In 1968 it was proposed to widen the Spa access road but the idea was thrown out because of fears that it would lead to the harbour entrance becoming blocked with sand from the Spa area.

Freddie Drabble, one of the founding members of campaign group The Sons of Neptune, said there was a parallel because both the old scheme and the new proposals would lead to a similar loss of beach area. He added: “It’s far too dangerous to proceed with anything other than to restore the original sea wall – that has stood for 150 years.”

The Cabinet decision has been questioned by Cllr Peter Popple and it is due to be discussed by members of the Environment and Economy Scrutiny Committee on Monday.

His decision to call in the recommendation has been backed by Cllrs Norman Murphy, Mick Cooper, Amanda Robinson and Roxanne Murphy.

He said he was querying the recommendation because he did not feel it addressed the major problems of cliff instability and coastal erosion issues. He added: “Before one of Scarborough’s iconic buildings is disfigured by options, which may cause more problems than they may solve, certainty of purpose must be answered.

“The first line of defence in coastal areas is the beach itself. The options being considered may cause a longshore sediment rate which could silt up the harbour. No modelling appears to have been done to determine if beach movement would occur.”

In 1998 Cllr Popple investigated proposed sea defences for Foreshore Road – which was dubbed the Popple/People Plan.

He employed a chartered engineer and sought advice on beach movement from the late Captain Sidney Smith.

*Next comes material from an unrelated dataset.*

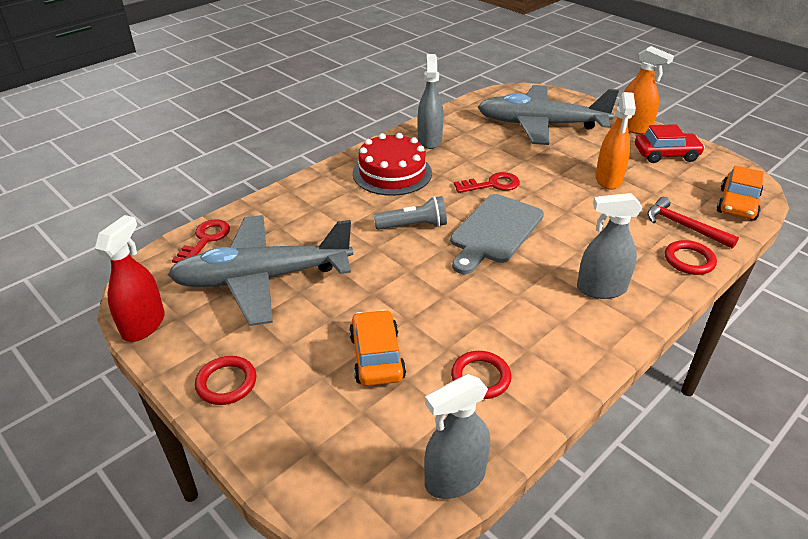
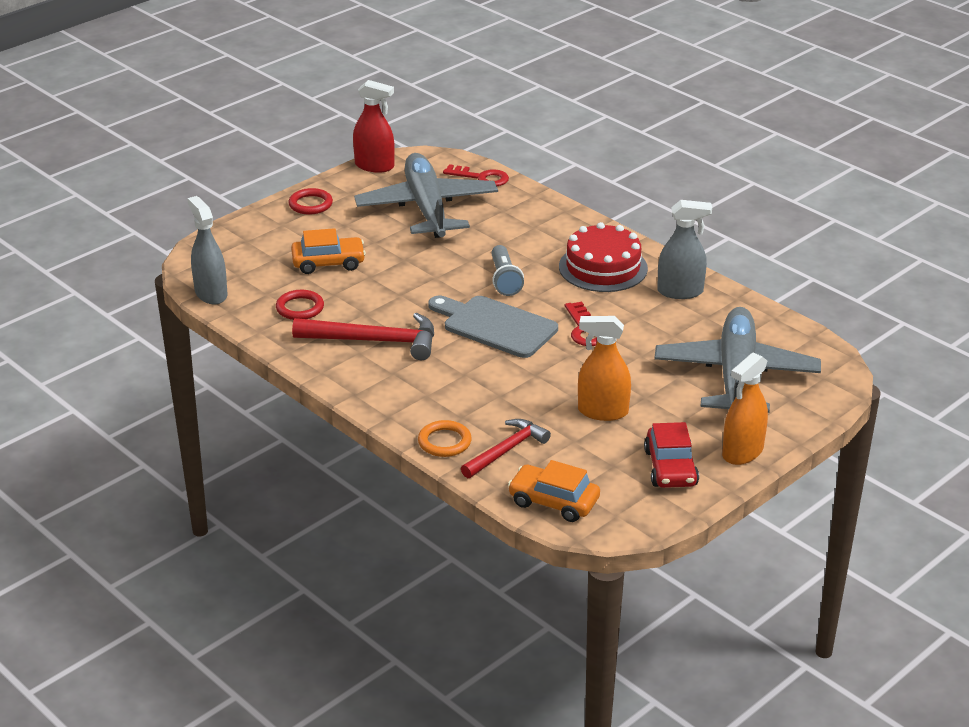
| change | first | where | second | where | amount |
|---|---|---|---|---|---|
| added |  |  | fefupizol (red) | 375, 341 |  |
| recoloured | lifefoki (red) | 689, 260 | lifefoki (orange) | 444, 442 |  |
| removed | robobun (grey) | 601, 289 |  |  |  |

Cllr Andrew Backhouse, the portfolio holder coastal and flood defences, said that the reasons behind the two recommended options would be fully explained at the scrutiny committee meeting and it was important that the right decision was taken.

He added: “Clearly identified is the need to gauge the potential of sediment drift towards the harbour mouth.”

Monday’s scrutiny committee meeting will be held at the Town Hall and is open to the public. It is due to begin at 2pm.